New report identifies over $100B in potential government services savings

U.S. Comptroller General Gene Dodaro said in GAO's report to Congress that reducing fragmentation and duplication could save billions.

U.S. Comptroller General Gene Dodaro said in GAO's report to Congress that reducing fragmentation and duplication could save billions. Alex Wong / Getty Images

The government’s overlapping, fragmented and duplicative services are costing billions of dollars annually, a Government Accountability Office report claims. 

The federal government can save more than $100 billion over the next 10 years by fixing recent overlaps, duplication and other critical issues impacting government services, according to a new Government Accountability Office report.

The GAO's 13th annual cost-savings report identified 100 new corrective measures that agencies can implement to reduce fragmented and overlapping goals while improving the efficiency and effectiveness of government services. 

Recommendations include addressing costly issues resulting from initiatives launched during the COVID-19 pandemic.
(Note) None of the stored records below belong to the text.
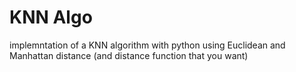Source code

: # KNN Algo
implemntation of a KNN algorithm with python using Euclidean and Manhattan distance (and distance function that you want)

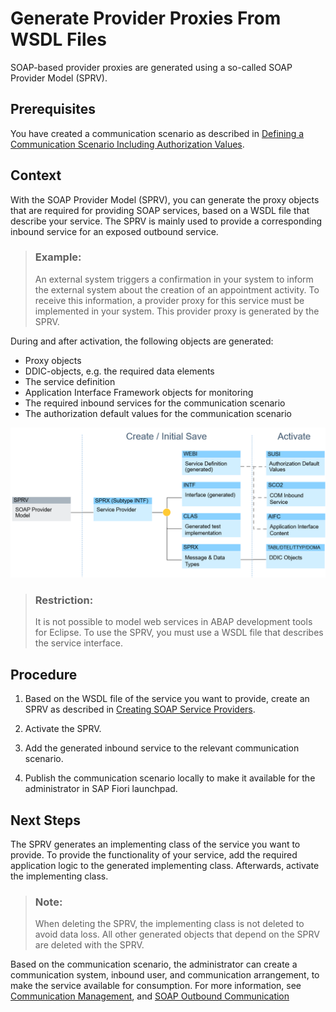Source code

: <!-- loio98433757d0f44d6e8d38ead303a9d787 -->

# Generate Provider Proxies From WSDL Files

SOAP-based provider proxies are generated using a so-called SOAP Provider Model \(SPRV\).



<a name="loio98433757d0f44d6e8d38ead303a9d787__prereq_ygc_pwg_hzb"/>

## Prerequisites

You have created a communication scenario as described in [Defining a Communication Scenario Including Authorization Values](defining-a-communication-scenario-including-authorization-values-bba0fd2.md).



## Context

With the SOAP Provider Model \(SPRV\), you can generate the proxy objects that are required for providing SOAP services, based on a WSDL file that describe your service. The SPRV is mainly used to provide a corresponding inbound service for an exposed outbound service.

> ### Example:  
> An external system triggers a confirmation in your system to inform the external system about the creation of an appointment activity. To receive this information, a provider proxy for this service must be implemented in your system. This provider proxy is generated by the SPRV.

During and after activation, the following objects are generated:

-   Proxy objects
-   DDIC-objects, e.g. the required data elements
-   The service definition
-   Application Interface Framework objects for monitoring
-   The required inbound services for the communication scenario
-   The authorization default values for the communication scenario

![Generation of objects during the activation of a SOAP provider model](images/Generation_of_objects_during_the_activation_of_a_SOAP_provider_model_8d86036.png)

> ### Restriction:  
> It is not possible to model web services in ABAP development tools for Eclipse. To use the SPRV, you must use a WSDL file that describes the service interface.



## Procedure

1.  Based on the WSDL file of the service you want to provide, create an SPRV as described in [Creating SOAP Service Providers](https://help.sap.com/docs/abap-cloud/abap-development-tools-user-guide/creating-soap-service-providers?version=sap_btp).

2.  Activate the SPRV.

3.  Add the generated inbound service to the relevant communication scenario.

4.  Publish the communication scenario locally to make it available for the administrator in SAP Fiori launchpad.




<a name="loio98433757d0f44d6e8d38ead303a9d787__postreq_pgx_2xg_hzb"/>

## Next Steps

The SPRV generates an implementing class of the service you want to provide. To provide the functionality of your service, add the required application logic to the generated implementing class. Afterwards, activate the implementing class.

> ### Note:  
> When deleting the SPRV, the implementing class is not deleted to avoid data loss. All other generated objects that depend on the SPRV are deleted with the SPRV.

Based on the communication scenario, the administrator can create a communication system, inbound user, and communication arrangement, to make the service available for consumption. For more information, see [Communication Management](communication-management-5b8ff39.md#loio5b8ff39ddb6741a29ddfcf587939e8f4), and [SOAP Outbound Communication](soap-outbound-communication-ff6e400.md) 

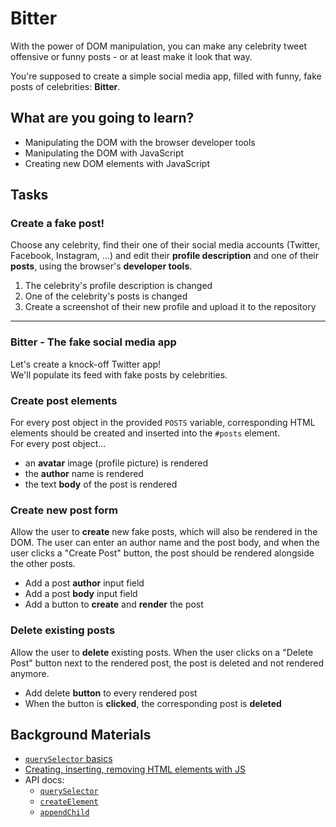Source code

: # Bitter
With the power of DOM manipulation, you can make
any celebrity tweet offensive or funny posts -
or at least make it look that way.  

You're supposed to create a simple social media app,
filled with funny, fake posts of celebrities: __Bitter__.

## What are you going to learn?
- Manipulating the DOM with the browser developer tools
- Manipulating the DOM with JavaScript
- Creating new DOM elements with JavaScript

## Tasks
### Create a fake post!
Choose any celebrity, find their one of their social media accounts
(Twitter, Facebook, Instagram, ...) and edit their __profile description__
and one of their __posts__, using the browser's __developer tools__.
1. The celebrity's profile description is changed
2. One of the celebrity's posts is changed
3. Create a screenshot of their new profile and upload it to the repository

---

### Bitter - The fake social media app
Let's create a knock-off Twitter app!  
We'll populate its feed with fake posts by celebrities.

### Create post elements
For every post object in the provided `POSTS` variable,
corresponding HTML elements should be created and inserted
into the `#posts` element.  
For every post object...
- an __avatar__ image (profile picture) is rendered
- the __author__ name is rendered
- the text __body__ of the post is rendered

### Create new post form
Allow the user to __create__ new fake posts,
which will also be rendered in the DOM.
The user can enter an author name and the post body,
and when the user clicks a "Create Post" button, the post
should be rendered alongside the other posts.
- Add a post __author__ input field
- Add a post __body__ input field
- Add a button to __create__ and __render__ the post

### Delete existing posts
Allow the user to __delete__ existing posts.
When the user clicks on a "Delete Post" button next to
the rendered post, the post is deleted and not rendered anymore.
- Add delete __button__ to every rendered post
- When the button is __clicked__, the corresponding post is __deleted__

## Background Materials
- [`querySelector` basics](https://www.w3schools.com/jsref/met_document_queryselector.asp)
- [Creating, inserting, removing HTML elements with JS](https://www.w3schools.com/js/js_htmldom_nodes.asp)
- API docs:
    - [`querySelector`](https://developer.mozilla.org/en-US/docs/Web/API/Document/querySelector)
    - [`createElement`](https://developer.mozilla.org/en-US/docs/Web/API/Document/createElement)
    - [`appendChild`](https://developer.mozilla.org/en-US/docs/Web/API/Node/appendChild)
For example, the report says that the Internal Revenue Service can implement additional compliance activities to potentially recapture "tens of millions of dollars or more of ineligible claims," while the Small Business Administration can recover millions by identifying potentially fraudulent Restaurant Revitalization Fund recipients.

Gene Dodaro, U.S. Comptroller General and head of the GAO, said this year's targeted list of recommendations could help save the government "tens of billions of dollars, significantly enhance revenues and make government programs work better for the American people.”

New monitoring mechanisms to identify and remove ineligible family members from federal health benefits programs could help the Office of Personnel Management save hundreds of millions of dollars annually.

GAO also called on Congress to direct the Department of Health and Human Services to equalize payment rates for patient evaluations and other services paid by Medicare, effectively ensuring the federal health insurance program pays the same amount of money at different places where people receive healthcare services. 

The move could provide an estimated $141 billion over 10 years in potential benefits, according to the Congressional Budget Office, while ensuring fairness in payments for healthcare services nationwide. 

The report also called on Congress to reauthorize the First Responder Network Authority by 2027 to maintain its collection of potential revenues that could amount to billions of dollars over 15 years and ensure the continuity of the public-safety broadband network. 

Previous GAO efforts to fix fragmented, overlapping and duplicative federal missions have yielded nearly $600 billion in financial benefits, including $46.8 billion in the last year, according to the report. 

GAO said that agencies have fully addressed the majority — nearly 66% — of recommendations identified between 2011 to 2023, and added that addressing the 527 matters and recommendations that remain open "could result in savings of tens of billions of dollars and improved government services, among other benefits."